# Walk-Out Basement Wall



## ddave23 (May 29, 2008)

I have received a lot of help here on my basement project. But I have read many articles and discussion on how to insulate my walk-out basement and i am stuck

We have the entire back side of our basement wall (2x6 stud/sheathing)that we are trying to figure out the best way to insulate.
The other walls in the basement are concrete 8ft high with 2x4 studing inch away and a 2x6 stud wall to the garage which is already insulated with kraft faced insulation R19.

I was wondering if you could use the Extruded Polystyrene Foam boards on the outside wood basement walk out wall not concrete? Or should i use the unfaced batts or faced batts and dyrwall over? 

Thanks for the help


----------



## Windows on Wash (Aug 30, 2011)

I was thinking through the exact same question in my basement today while getting some tools put together.

The foam is best suited to be against the concrete wall. If you have a 1" gap, you should be able to slide it between the studs and get it against the wall.

Applying it to the interior stud wall will create a complete vapor barrier if it is the polyethylene skinned type of XPS. 

The vapor barrier control of that board is most effectively placed directly against the interior concrete wall.

I may be misunderstanding your question so I apologize in advance if I did.


----------



## spring3100 (May 6, 2011)

I used ROXUL on the wood,above grade side of my walkout basement.

Bonus is that ROXUL in 2X6 studs gives you R-23 vs R-19,and it is moisture and mold resistant.


----------



## fenders (Apr 27, 2011)

question ; What did you guys do with the little concrete wall under the sliding door. Not sure what you call it but on my wlakout basement I have an 1-2 inches of concrete at thebase of my mostly insulated wall. 

Do you use a small piece of rigid foam all along ther bottom?


----------



## Windows on Wash (Aug 30, 2011)

Is the wall being framed out with 2x4/6's?

If not, I would leave it alone. People will invariably step on the foam and break it off it you don't have it protected with some sort of extension jamb.

It is not that big a thermal short circuit in the greater picture and there is alot more the basement that can take improvement first I would bet.


----------



## ddave23 (May 29, 2008)

spring3100 said:


> I used ROXUL on the wood,above grade side of my walkout basement.
> 
> Bonus is that ROXUL in 2X6 studs gives you R-23 vs R-19,and it is moisture and mold resistant.


I have never used ROXUL before...do I need a vapor barrier on top of the ROXUL?


----------



## benjamincall (Apr 25, 2008)

ddave23 said:


> I have never used ROXUL before...do I need a vapor barrier on top of the ROXUL?


Yes, on the inside:

http://www.roxul.com/residential/how+to+install+roxul

The insulation is porous and would allow warm, moisture-laden air from the interior to hit cold sheathing, creating a condensation problem.


----------



## Gary in WA (Mar 11, 2009)

Foamboard outside is good to raise the dew point of the wall cavity to prevent condensation; http://www.buildingscience.com/documents/reports/rr-0412-insulations-sheathings-and-vapor-retarders

http://www.greenbuildingadvisor.com...lating-minimum-thickness-rigid-foam-sheathing This way eliminates the plastic vapor barrier inside, reducing the Class required, if under the IRC; http://publicecodes.citation.com/icod/irc/2009/icod_irc_2009_6_sec001_par004.htm

http://publicecodes.citation.com/icod/irc/2009/icod_irc_2009_6_sec001_par005.htm
It also prevents thermal bridging of the wall studs/plates.

What will be the siding material?

Gary


----------

### What is needed:
Copy word for word the part of the basement insulation thread starting at "Do you use a" and ending at "I would bet.".

### Data extracts:
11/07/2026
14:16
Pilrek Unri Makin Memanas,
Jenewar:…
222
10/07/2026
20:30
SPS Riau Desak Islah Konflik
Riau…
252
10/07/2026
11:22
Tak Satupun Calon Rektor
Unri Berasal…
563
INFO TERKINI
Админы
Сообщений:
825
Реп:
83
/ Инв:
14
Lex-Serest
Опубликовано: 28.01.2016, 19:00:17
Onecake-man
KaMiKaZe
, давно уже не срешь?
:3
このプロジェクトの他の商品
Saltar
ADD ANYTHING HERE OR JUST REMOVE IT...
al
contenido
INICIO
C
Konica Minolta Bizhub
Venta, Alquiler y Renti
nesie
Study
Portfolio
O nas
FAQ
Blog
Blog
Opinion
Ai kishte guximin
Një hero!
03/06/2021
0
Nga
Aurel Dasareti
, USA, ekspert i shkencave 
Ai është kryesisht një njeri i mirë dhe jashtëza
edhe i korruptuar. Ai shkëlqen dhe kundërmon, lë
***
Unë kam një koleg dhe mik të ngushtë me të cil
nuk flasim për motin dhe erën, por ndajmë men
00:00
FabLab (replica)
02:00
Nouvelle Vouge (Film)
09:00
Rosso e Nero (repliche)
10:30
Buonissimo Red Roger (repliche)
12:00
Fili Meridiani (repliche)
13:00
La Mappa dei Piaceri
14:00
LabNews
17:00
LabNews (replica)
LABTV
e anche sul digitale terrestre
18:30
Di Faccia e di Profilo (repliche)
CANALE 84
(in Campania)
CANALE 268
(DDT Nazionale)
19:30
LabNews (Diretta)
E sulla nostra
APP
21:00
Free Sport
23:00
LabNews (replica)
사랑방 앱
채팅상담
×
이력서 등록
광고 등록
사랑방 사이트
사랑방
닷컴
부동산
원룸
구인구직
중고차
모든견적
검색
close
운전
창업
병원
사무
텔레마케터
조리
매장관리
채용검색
--
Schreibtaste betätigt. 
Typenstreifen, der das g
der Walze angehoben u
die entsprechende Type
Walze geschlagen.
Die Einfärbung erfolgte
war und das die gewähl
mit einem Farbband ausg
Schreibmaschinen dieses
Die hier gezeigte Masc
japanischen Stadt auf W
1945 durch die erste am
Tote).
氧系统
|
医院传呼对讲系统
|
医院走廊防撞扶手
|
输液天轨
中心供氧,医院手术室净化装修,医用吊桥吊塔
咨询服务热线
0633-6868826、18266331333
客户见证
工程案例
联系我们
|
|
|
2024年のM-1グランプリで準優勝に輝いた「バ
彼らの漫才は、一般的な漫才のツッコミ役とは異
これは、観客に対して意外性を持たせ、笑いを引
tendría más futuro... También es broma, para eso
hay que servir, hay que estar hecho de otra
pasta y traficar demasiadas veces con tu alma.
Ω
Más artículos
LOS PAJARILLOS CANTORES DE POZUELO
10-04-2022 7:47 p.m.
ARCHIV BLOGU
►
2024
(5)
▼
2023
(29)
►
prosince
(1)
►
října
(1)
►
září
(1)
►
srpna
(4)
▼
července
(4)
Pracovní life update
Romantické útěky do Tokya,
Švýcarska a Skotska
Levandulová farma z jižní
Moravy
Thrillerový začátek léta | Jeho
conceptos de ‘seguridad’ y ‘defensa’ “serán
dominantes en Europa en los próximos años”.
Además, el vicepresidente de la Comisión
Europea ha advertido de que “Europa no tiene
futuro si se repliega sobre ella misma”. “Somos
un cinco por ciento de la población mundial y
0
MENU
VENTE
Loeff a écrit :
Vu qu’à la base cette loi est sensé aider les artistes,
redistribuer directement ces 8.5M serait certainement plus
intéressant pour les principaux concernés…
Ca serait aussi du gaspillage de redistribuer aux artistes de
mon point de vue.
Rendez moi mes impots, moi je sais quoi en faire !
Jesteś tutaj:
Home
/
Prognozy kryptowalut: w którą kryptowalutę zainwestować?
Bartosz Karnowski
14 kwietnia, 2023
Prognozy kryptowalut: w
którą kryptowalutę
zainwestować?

### Response for this exercise:
Do you use a small piece of rigid foam all along ther bottom?


----------



## Windows on Wash (Aug 30, 2011)

Is the wall being framed out with 2x4/6's?

If not, I would leave it alone. People will invariably step on the foam and break it off it you don't have it protected with some sort of extension jamb.

It is not that big a thermal short circuit in the greater picture and there is alot more the basement that can take improvement first I would bet.